Ministro Fachin dá 72 horas para Mendonça explicar afastamento do diretor da PF

AGU pediu ao presidente do STF a suspensão da decisão que retirou Andrei Rodrigues do cargo; julgamento na Segunda Turma está interrompido após pedido de vista de Gilmar Mendes.

Por Redação Publicado em há 3 horas

O presidente do Supremo Tribunal Federal (STF), ministro Edson Fachin, deu 72 horas para o ministro André Mendonça se manifestar sobre o pedido da Advocacia-Geral da União (AGU) para suspender o afastamento preventivo do diretor-geral da Polícia Federal, Andrei Rodrigues.

© José Cruz/Agência Brasil

A AGU recorreu nesta terça-feira (8) contra a decisão de Mendonça, que determinou o afastamento de Rodrigues e do diretor de Inteligência da PF, Leandro Almada da Costa. O órgão argumenta que a medida provoca “grave lesão à ordem pública e administrativa” e viola a prerrogativa constitucional do presidente da República de nomear e exonerar o diretor-geral da Polícia Federal.

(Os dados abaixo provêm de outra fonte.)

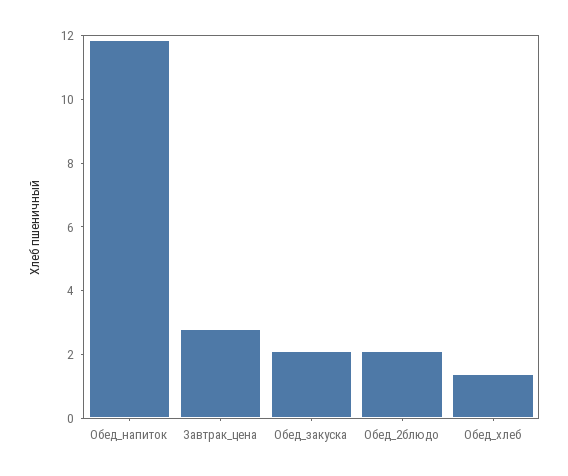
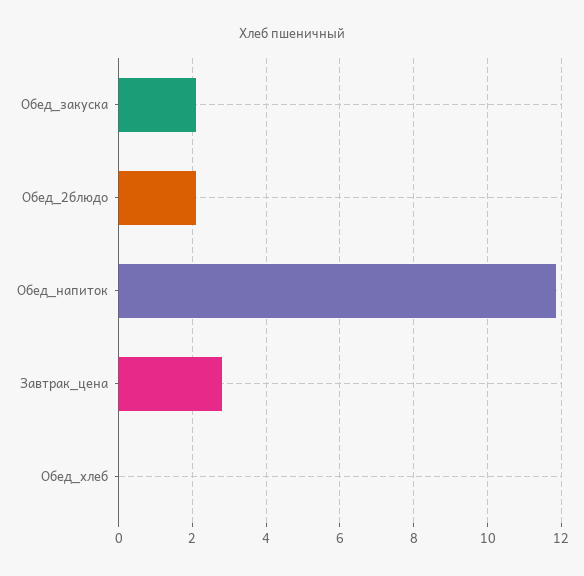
Обед_хлеб: 1.5 -> 0

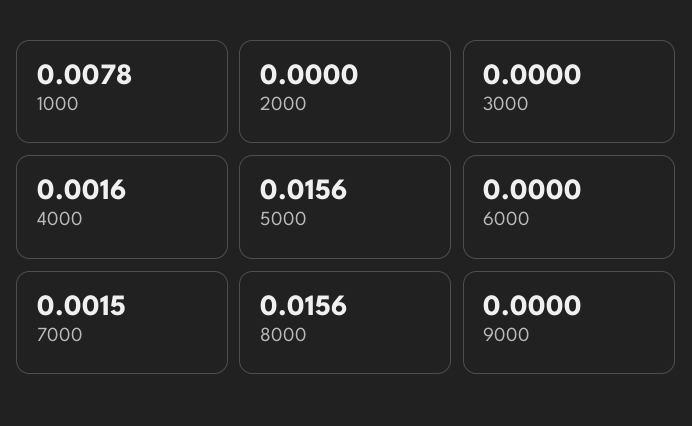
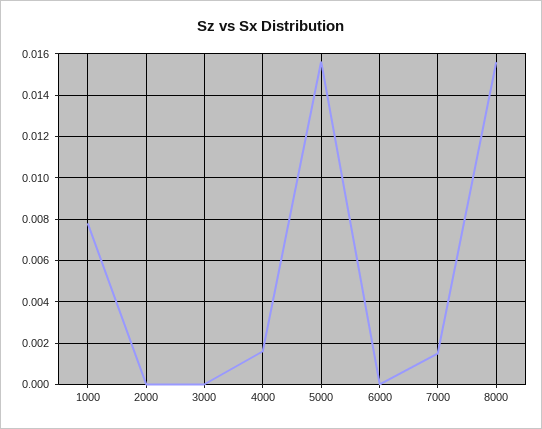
9000: 0 -> none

Segundo a AGU, a interrupção da gestão da PF pode comprometer as atividades de polícia judiciária e gerar risco de desorganização institucional. O órgão também pediu uma liminar para suspender imediatamente os afastamentos.

A decisão de Mendonça ocorreu após acusações de monitoramento ilegal do próprio ministro e do advogado-geral da União, Jorge Messias, por meio de relatórios de inteligência considerados apócrifos.

Na Segunda Turma do STF, o afastamento já recebeu três votos favoráveis, de Mendonça, Luiz Fux e Nunes Marques. O julgamento, porém, foi interrompido após pedido de vista do ministro Gilmar Mendes.

Enquanto a análise não for retomada e concluída, a decisão individual de Mendonça permanece válida e Andrei Rodrigues continua afastado do comando da Polícia Federal.